As Temitope Runsewe, the managing director of Dutum Company Limited, a Nigerian engineering and construction firm, noted, “These Chinese companies show up with cheap funds from China… They will say to our government just show us the projects and we will mobilize ourselves and start constructing. This is extremely tempting and most of our government officials just fall for that at the detriment of building local capacity.”

This tendency at times directly conflicts with Nigeria’s 2007 Public Procurement Act, which states that biddings should be competitive, open, and transparent. Recently, a situation arose where Amaechi, Abubakar Malami, Nigeria’s minister for justice and attorney-general of the federation, and the CCECC were taken to court over procurement irregularities pertaining to the awarding of a contract to CCECC to construct a 190-kilometer narrow gauge track from Minna in Niger State to Baro worth 91.7 billion Nigerian nairas (around $210 million). So far, the government has also shown an unwillingness to enforce local content requirements in BRI projects. For instance, Nigeria’s House of Representative committee on Treaties, Protocols, and Agreements argued that in the loan agreements under review, no signs of local content requirements were found.

This shows that the agency practiced by the Nigerian government, as Ian Taylor noted, can be described as “agency-as-corruption.” The actions and inactions of those in power benefit the few at the expense of the many. This was symbolized by Amaechi’s request that Chinese loan agreements should not be scrutinized, as “they are sensitive to what you say.” He argued that any criticism may scare away Chinese development assistance. Such an attitude symbolizes the government’s lack of the political will needed to exercise agency that would localize the BRI.

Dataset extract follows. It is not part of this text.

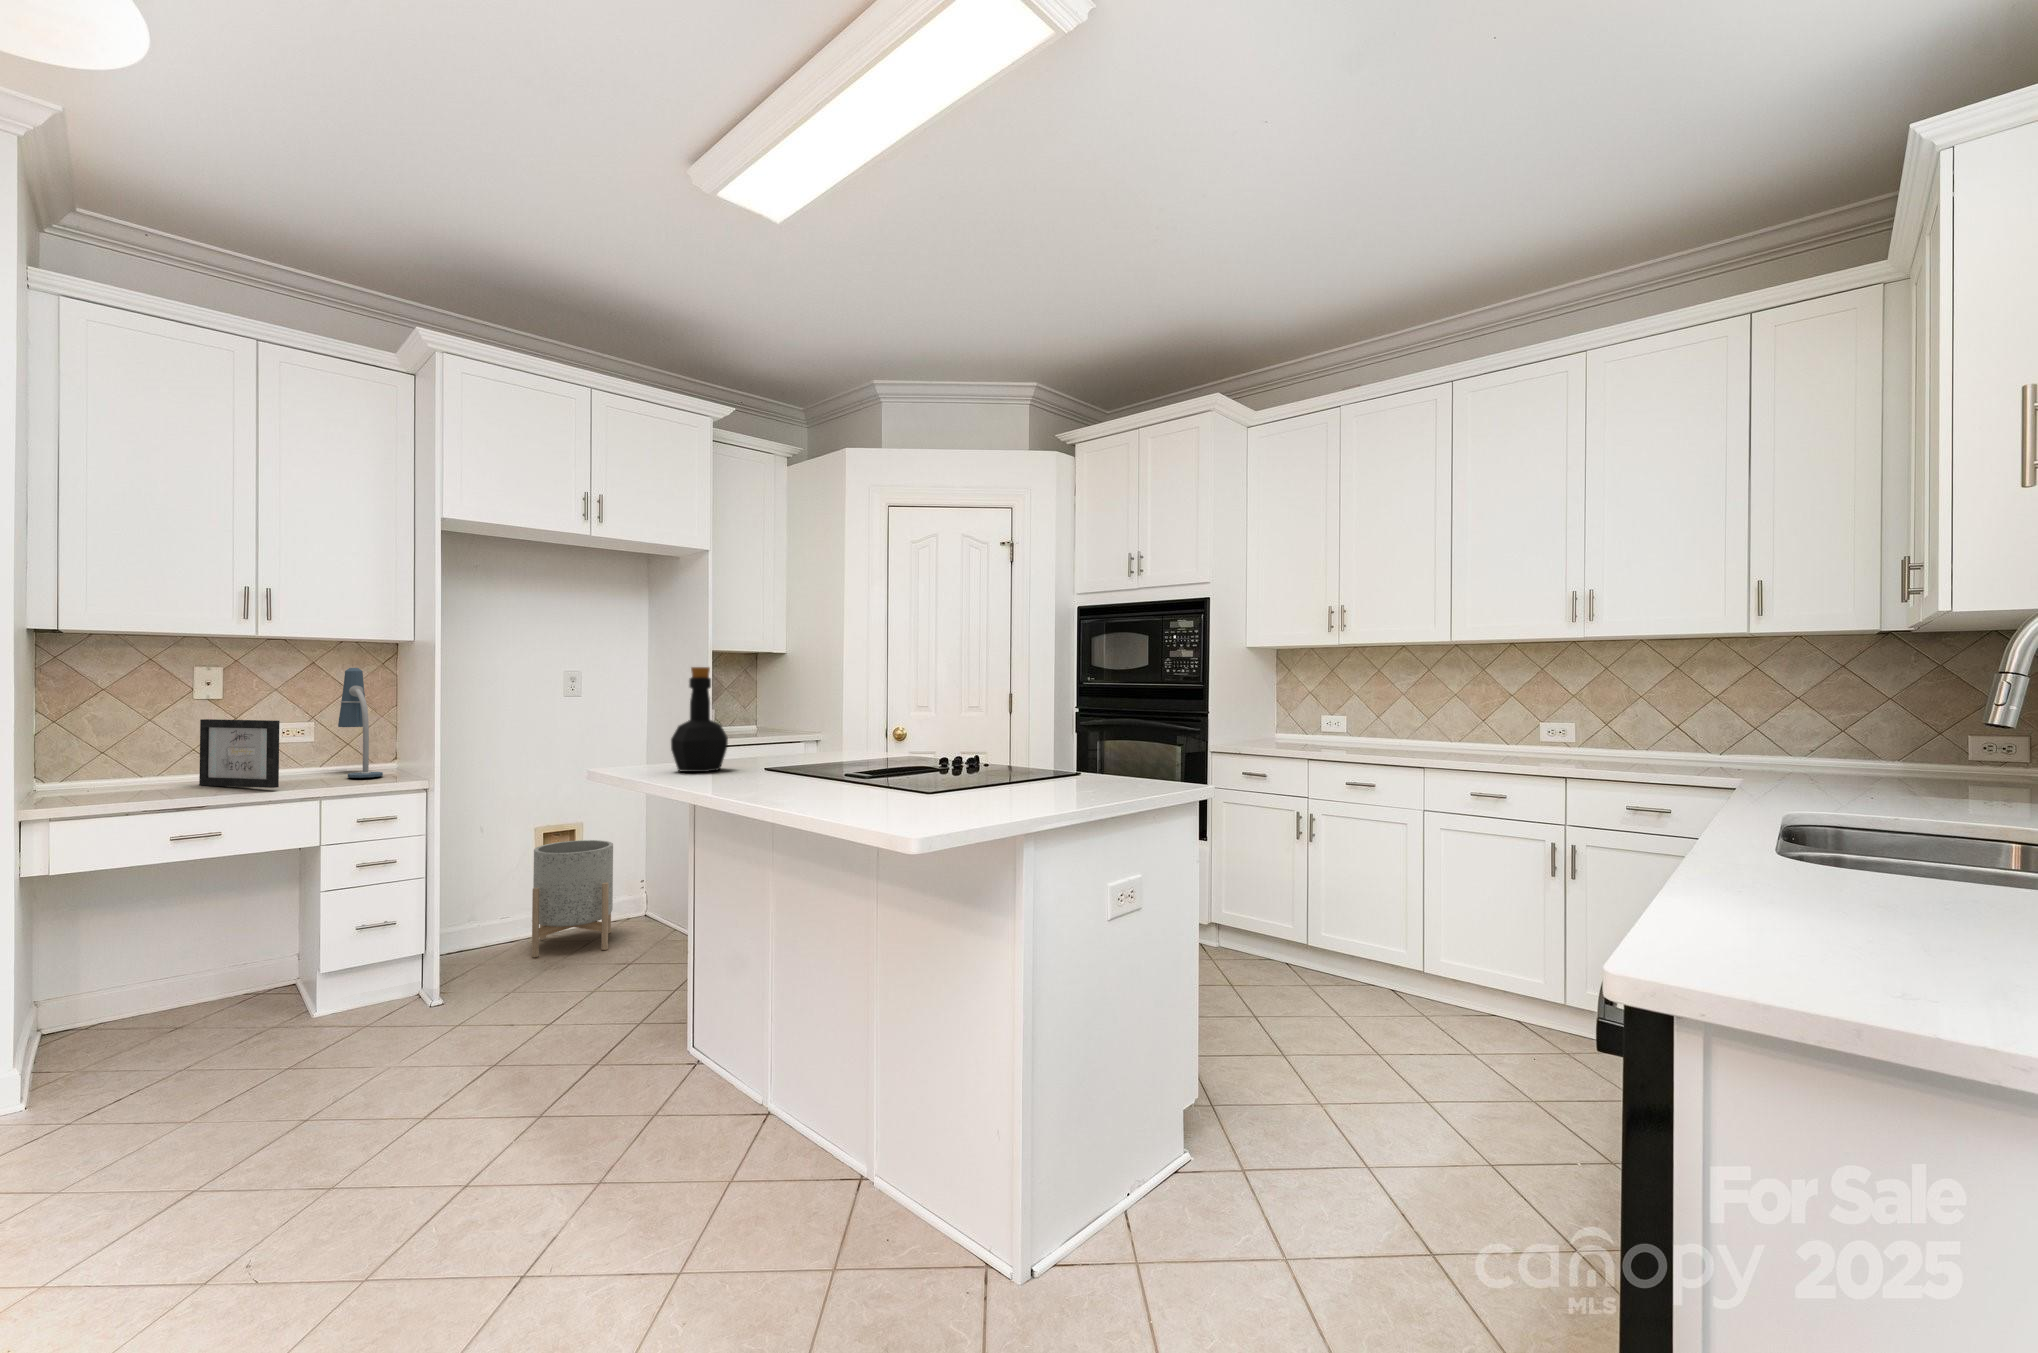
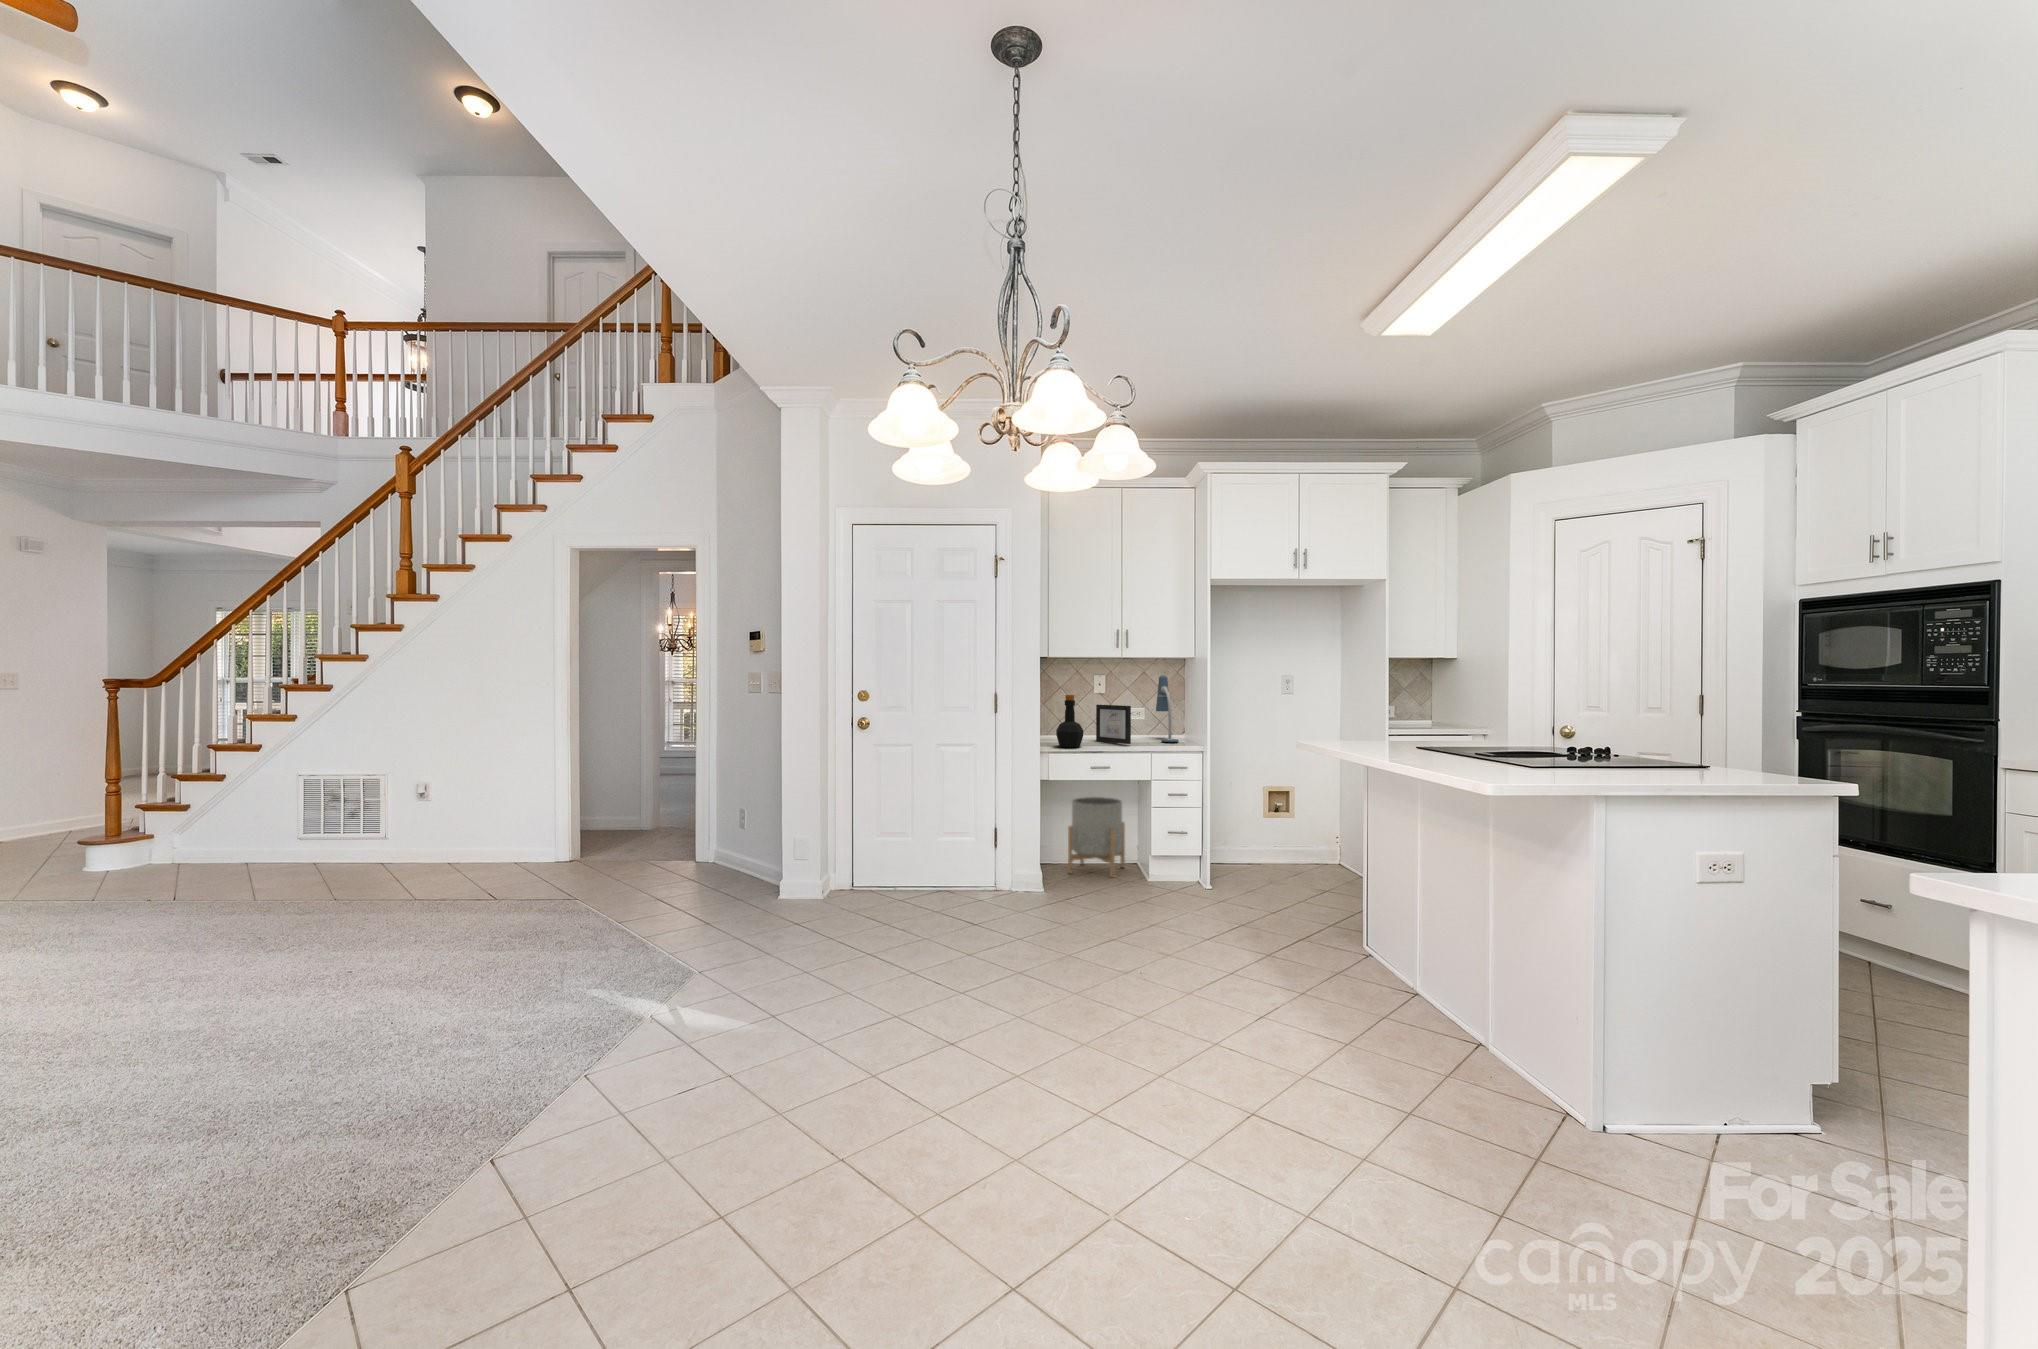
bottle: present [671,667,728,772] -> present [1056,695,1083,748]
planter: present [532,840,613,957] -> present [1068,797,1125,878]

The question that arises is whether Nigerians are getting the best possible deal out of their government’s relationship with China. As a World Bank report on the BRI noted, the risks associated with the BRI – debt sustainability, stranded infrastructure, and the harming of local communities and the environment – are exacerbated by the presence of weak domestic institutions and the accompanying growth-hindering corruption. Hence, to reap the maximum benefits from the BRI, what is required are good governance practices that advocate for openness, transparency, adherence to domestic procurement laws, and the need to emphasize local content requirements.

Yet, as seen from the above analysis, this is not the case in Nigeria. The lack of public consultation and the tendency to take backdoor channels to approve projects has resulted in largely disjointed infrastructure projects that are “largely inaccessible to the public while also not operating in the way public utilities are intended to operate.”

China’s insistence on refraining from criticizing bad governance practices and, in other cases, being an accomplice to those practices requires us to question what type of partner China really is. However, as the above analysis shows, this is not a one-way street – the political elite in countries like Nigeria are also to blame for their lack of agency.